Ainsi, la décroissance volontaire devient un pilier pour contrer l’exponentiation de l’empreinte écologique due à la surpopulation. Aujourd’hui, en prenant pour point de départ l’estimation des Nations unies publiée en décembre 2020 qui soulignait que pour atteindre l’objectif de réchauffement de l’accord de Paris, il faudrait réduire les émissions de gaz à effet de serre de 7,6 % par an de 2020 à 2030. Comme l’avait prédit Jean-Marc Jancovici, ingénieur expert en énergie et climat, pour respecter la limite souhaitée d’un réchauffement au-dessus de 2°C, lue comme 1,5°C, la quantité d’émissions de gaz devait être divisée par trois d’ici 2050. Ce qui signifie 5% de réduction par an pendant les 30 prochaines années. « En d’autres termes, nous aurons besoin de plus de COVID-19 chaque année pendant 30 ans pour atteindre les objectifs de l’accord de Paris», a-t-il expliqué.

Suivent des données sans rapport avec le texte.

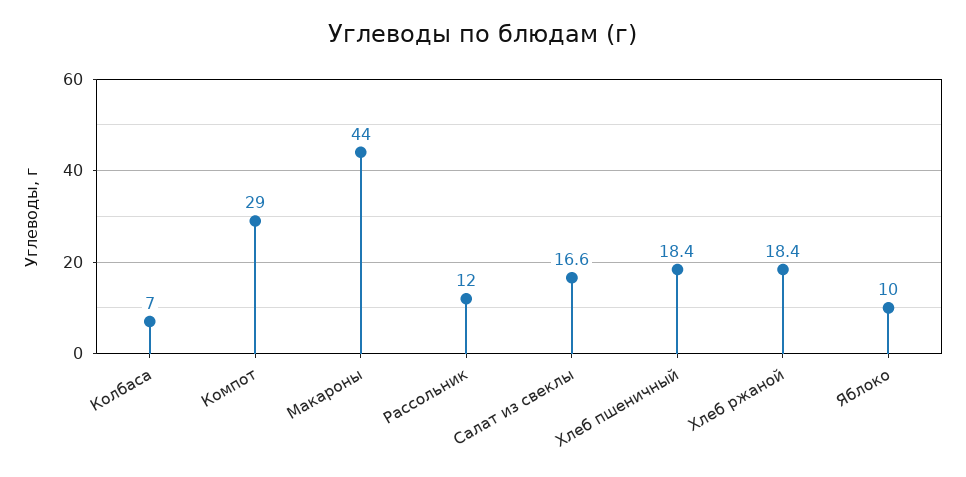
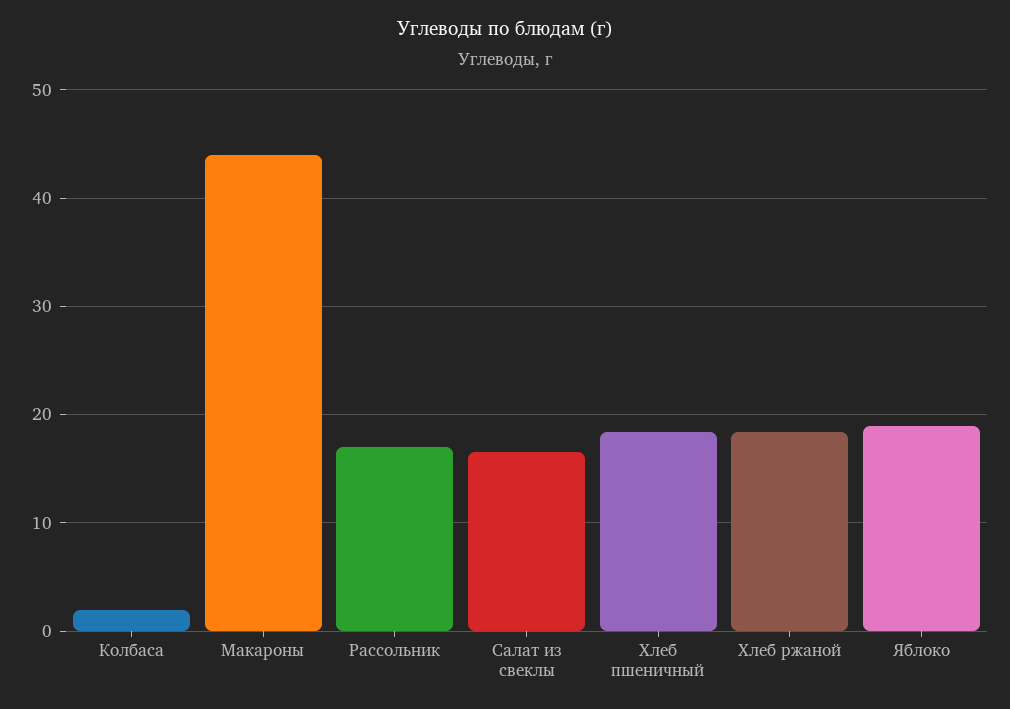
  {
-   "Колбаса": 7,
+   "Колбаса": 2,
-   "Компот": 29,
    "Макароны": 44,
-   "Рассольник": 12,
+   "Рассольник": 17,
    "Салат из свеклы": 16.6,
    "Хлеб пшеничный": 18.4,
    "Хлеб ржаной": 18.4,
-   "Яблоко": 10
+   "Яблоко": 19
  }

Advenant le cas où l’humanité tourne le dos à la décroissance volontaire, il est envisagé que celle-ci soit tout de même un passage obligé dans l’histoire. Autrement dit, si nous n’effectuons aucun changement dans notre vitesse de production et dans nos habitudes de consommation, la nature se chargera de nous en imposer. Un scénario de référence prévoit une augmentation de la température de 2°C d’ici 2050 et de 3°C d’ici 2100 en l’absence de mesures d’atténuation. Sur la base des projections de l’ONU, avec une

population dépassant les 10 milliards d’individus, le taux d’augmentation d’utilisation des combustibles fossiles aura un impact négatif dominant, réduisant le PIB mondial de 21% d’ici 2100. De cette façon, l’humanité sera contrainte de revoir ses paradigmes quant à sa façon d’exploiter les ressources.

Finalement, il est clair que la philosophie actuelle d’accumulation contribue à la dégradation des divers écosystèmes. On estime à plus de 6.6000 milliards le coût des dégâts environnementaux causés par l’homme. Il faut des milliers et des milliers d’années au lion pour s’élever au-dessus de la chaîne alimentaire, ce qui laisse le temps aux autres espèces d’évoluer, à la gazelle de courir plus vite. À l’opposée, l’ascension de l’Homme au sommet de la chaîne alimentaire fut si rapide que l’écosystème n’eut aucune chance de s’adapter. Saurons-nous changer pour sauver la planète qui comble jusqu’à présent nos besoins?